Instructions to follow: Filter the entries below, keeping only lines with "wrist".

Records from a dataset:
━━━━━━━━━━

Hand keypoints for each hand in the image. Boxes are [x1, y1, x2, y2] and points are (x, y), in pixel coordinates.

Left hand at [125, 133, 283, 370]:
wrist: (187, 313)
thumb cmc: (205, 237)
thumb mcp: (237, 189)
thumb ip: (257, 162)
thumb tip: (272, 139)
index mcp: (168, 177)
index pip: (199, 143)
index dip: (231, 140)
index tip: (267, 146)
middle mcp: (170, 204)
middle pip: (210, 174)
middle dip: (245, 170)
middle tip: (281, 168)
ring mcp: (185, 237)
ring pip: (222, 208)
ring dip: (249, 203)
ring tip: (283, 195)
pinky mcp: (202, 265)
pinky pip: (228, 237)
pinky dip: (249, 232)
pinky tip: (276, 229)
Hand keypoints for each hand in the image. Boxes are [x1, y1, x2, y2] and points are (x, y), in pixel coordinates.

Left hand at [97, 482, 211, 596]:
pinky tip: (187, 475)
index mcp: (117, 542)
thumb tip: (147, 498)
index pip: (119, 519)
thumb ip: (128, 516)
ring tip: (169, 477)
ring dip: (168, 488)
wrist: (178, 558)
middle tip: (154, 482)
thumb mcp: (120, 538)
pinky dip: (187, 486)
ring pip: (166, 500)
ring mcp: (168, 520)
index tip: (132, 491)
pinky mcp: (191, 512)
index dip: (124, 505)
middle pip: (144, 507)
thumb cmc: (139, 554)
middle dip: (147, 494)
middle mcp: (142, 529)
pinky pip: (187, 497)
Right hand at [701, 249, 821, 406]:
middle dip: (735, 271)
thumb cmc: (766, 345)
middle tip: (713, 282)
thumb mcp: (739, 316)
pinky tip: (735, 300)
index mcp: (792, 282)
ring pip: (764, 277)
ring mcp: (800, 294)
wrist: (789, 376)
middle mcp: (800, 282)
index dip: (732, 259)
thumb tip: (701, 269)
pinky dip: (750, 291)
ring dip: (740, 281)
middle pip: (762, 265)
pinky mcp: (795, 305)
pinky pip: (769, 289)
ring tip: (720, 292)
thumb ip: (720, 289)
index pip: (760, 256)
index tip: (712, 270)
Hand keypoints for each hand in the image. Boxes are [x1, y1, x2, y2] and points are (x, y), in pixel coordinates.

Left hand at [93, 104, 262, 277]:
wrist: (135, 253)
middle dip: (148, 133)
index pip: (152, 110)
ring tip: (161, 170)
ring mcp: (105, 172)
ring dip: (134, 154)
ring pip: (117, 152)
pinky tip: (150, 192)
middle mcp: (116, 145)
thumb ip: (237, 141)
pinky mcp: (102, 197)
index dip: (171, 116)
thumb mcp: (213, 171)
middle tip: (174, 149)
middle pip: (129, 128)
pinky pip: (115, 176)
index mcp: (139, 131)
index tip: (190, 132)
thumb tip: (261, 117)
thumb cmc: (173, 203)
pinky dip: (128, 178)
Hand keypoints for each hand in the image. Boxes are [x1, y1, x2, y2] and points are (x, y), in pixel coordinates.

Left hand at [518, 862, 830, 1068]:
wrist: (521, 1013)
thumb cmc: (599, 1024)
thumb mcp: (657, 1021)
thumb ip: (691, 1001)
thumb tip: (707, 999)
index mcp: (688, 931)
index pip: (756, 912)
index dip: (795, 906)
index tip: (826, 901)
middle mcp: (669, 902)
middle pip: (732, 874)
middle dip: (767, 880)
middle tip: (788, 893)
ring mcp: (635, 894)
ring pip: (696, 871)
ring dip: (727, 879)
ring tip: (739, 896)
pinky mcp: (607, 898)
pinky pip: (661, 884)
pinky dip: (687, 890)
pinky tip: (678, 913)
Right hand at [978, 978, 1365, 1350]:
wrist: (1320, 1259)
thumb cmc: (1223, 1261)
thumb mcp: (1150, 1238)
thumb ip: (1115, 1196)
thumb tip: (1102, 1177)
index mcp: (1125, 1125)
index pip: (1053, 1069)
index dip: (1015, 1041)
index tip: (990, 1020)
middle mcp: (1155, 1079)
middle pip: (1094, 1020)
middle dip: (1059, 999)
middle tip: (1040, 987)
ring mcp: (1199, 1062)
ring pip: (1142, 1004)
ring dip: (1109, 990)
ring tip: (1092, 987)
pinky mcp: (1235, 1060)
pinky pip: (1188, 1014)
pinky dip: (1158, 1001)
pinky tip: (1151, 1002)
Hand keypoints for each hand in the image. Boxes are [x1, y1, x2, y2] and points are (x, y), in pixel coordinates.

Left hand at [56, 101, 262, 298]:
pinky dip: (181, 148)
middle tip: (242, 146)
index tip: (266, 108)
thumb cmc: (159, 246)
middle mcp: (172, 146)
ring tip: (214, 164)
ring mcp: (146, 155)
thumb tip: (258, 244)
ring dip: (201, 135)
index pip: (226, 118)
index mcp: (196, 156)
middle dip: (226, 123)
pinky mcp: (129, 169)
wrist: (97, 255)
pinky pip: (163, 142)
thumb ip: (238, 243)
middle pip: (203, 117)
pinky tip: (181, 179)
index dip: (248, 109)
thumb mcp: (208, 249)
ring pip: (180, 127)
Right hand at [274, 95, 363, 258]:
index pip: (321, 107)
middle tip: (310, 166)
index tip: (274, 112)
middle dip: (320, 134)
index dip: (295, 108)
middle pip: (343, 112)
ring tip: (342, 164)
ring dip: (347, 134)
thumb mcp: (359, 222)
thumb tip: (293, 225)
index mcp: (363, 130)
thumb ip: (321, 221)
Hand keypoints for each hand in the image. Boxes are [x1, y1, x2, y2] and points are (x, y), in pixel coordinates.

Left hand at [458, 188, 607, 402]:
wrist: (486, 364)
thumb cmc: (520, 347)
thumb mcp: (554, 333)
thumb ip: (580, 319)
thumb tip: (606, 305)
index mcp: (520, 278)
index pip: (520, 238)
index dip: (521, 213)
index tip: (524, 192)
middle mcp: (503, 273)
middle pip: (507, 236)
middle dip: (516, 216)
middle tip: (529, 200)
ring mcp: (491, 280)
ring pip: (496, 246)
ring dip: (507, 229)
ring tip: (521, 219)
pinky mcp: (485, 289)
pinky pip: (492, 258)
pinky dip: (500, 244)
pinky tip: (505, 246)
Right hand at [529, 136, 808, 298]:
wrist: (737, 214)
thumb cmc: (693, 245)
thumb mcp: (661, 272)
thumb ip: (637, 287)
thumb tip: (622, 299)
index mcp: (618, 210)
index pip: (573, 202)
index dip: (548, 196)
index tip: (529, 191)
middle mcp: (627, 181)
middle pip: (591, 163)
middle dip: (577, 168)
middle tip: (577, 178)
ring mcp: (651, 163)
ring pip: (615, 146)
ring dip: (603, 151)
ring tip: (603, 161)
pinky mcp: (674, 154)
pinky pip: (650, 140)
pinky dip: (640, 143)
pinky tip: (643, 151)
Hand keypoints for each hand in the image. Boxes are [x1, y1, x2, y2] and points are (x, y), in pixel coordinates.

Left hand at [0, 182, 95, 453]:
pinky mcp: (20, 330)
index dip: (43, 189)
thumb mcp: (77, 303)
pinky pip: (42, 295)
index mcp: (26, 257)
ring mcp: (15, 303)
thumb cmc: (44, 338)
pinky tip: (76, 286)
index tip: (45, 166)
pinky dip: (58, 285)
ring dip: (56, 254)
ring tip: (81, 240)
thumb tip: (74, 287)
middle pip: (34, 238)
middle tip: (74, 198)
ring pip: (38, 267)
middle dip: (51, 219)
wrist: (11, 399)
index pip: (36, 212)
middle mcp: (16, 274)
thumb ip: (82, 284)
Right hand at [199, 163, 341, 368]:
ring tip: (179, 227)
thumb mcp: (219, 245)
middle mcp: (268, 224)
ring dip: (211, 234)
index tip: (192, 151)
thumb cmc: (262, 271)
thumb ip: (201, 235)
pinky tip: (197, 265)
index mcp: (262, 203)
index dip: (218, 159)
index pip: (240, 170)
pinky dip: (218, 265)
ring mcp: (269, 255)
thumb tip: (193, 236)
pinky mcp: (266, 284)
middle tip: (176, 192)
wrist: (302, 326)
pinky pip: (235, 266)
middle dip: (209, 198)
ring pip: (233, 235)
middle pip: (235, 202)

━━━━━━━━━━

Output for this exercise:
wrist: (187, 313)
wrist: (178, 558)
wrist: (789, 376)
wrist: (135, 253)
wrist: (521, 1013)
wrist: (1320, 1259)
wrist: (97, 255)
wrist: (486, 364)
wrist: (737, 214)
wrist: (11, 399)
wrist: (302, 326)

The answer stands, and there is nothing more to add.